EDITORS -- This column was originally published 11 years ago today. The inaccuracies throughout are cq.

WASHINGTON -- Today being April Fools' Day, and this being Washington, it seemed appropriate to visit the office of Deputy Undersecretary of Commerce Flora Pilos, whose responsibilities include policy analysis, consumer affairs and, most to the point, hoax management.

Under federal law, a hoax is a fraud perpetrated without criminal intent or economic consequence, but with the effect of confusing the public. Pilos' job involves identifying such pranks and limiting their spread.

I asked her: Aren't hoaxes, by their nature, harmless? Is this really necessary?

She smiled dryly. "You're asking a bureaucrat if her job is necessary?"

Good point.


Necessary or not, her office was a beehive of activity. Pilos and her two deputies -- Alan Smithee and Lorem Ipsum -- were gearing up for a difficult month.

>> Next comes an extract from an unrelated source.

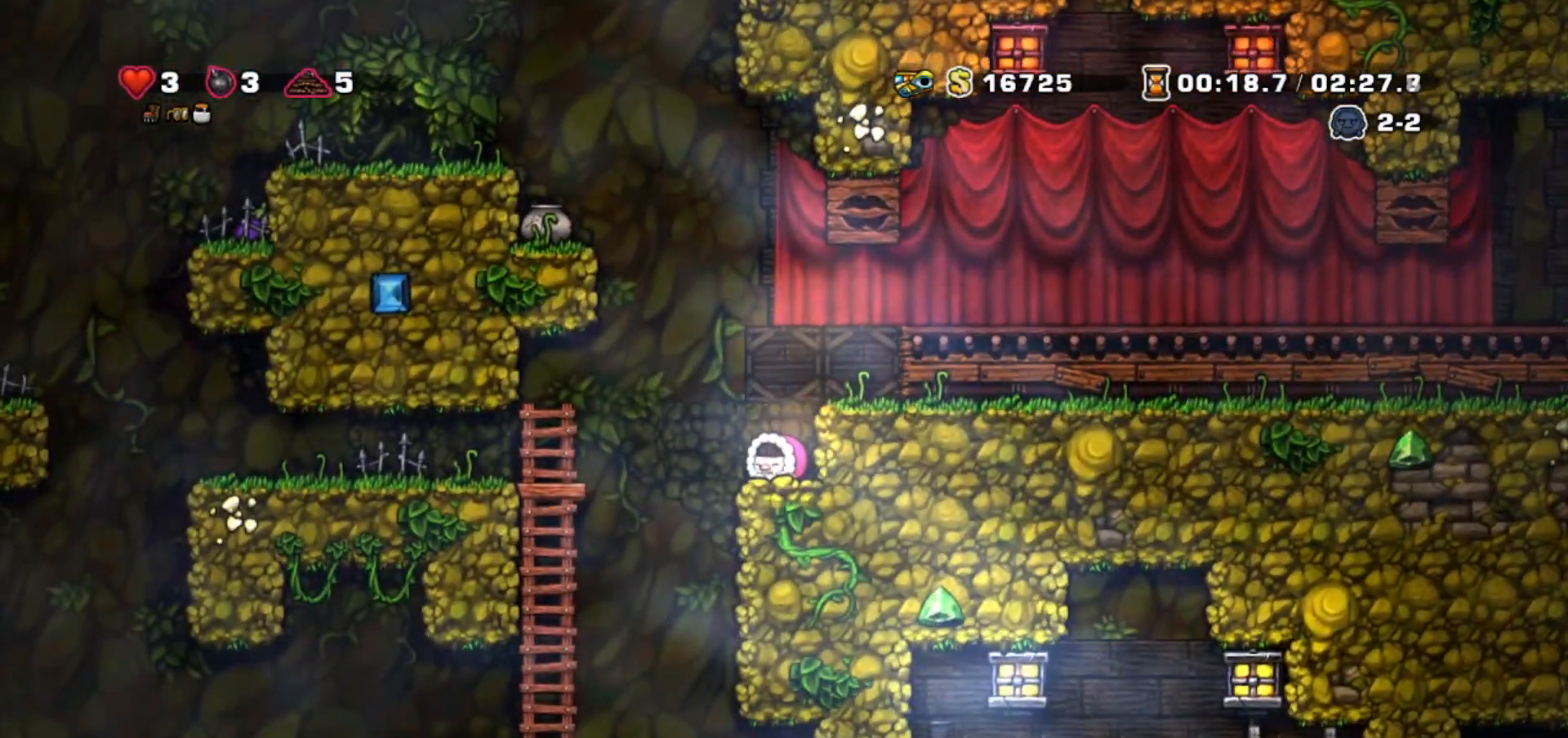
{"keys": ["down", "walk"], "events": []}
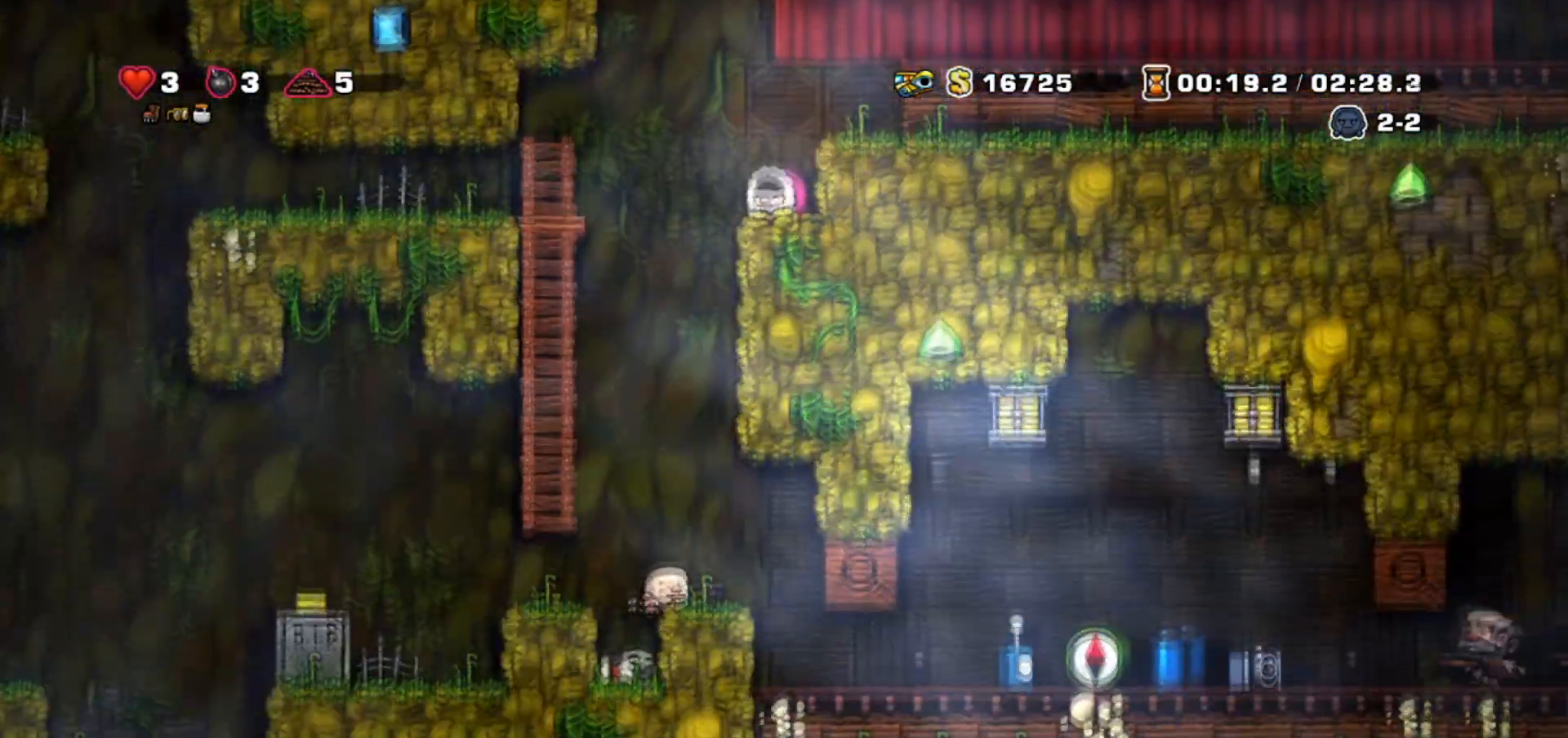
{"keys": ["down", "walk"], "events": [[200, "down", "up"], [267, "down", "down"]]}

"Once every seven to 11 years," she said with a massive sigh, "April 1 falls on a Sunday. Every tinhorn newspaper editor in charge of some Sunday-only light features section with a dweeby name like 'Wheee!' or 'Laffs n' Leisure' decides it would be clever to pull a supposedly harmless trick. Frankly, I think newspapers who do this are squandering a sacred bond of trust with readers."

Pilos, a former executive with Phlogiston Inc., an alternative energy company, has no patience for practical jokes. "So-called harmless hoaxes," Pilos said, "sometimes have unintended negative impact. Some are even stitched into the very fabric of our nation's capital."

"You know about the statues of the Civil War generals, right?" Pilos asked.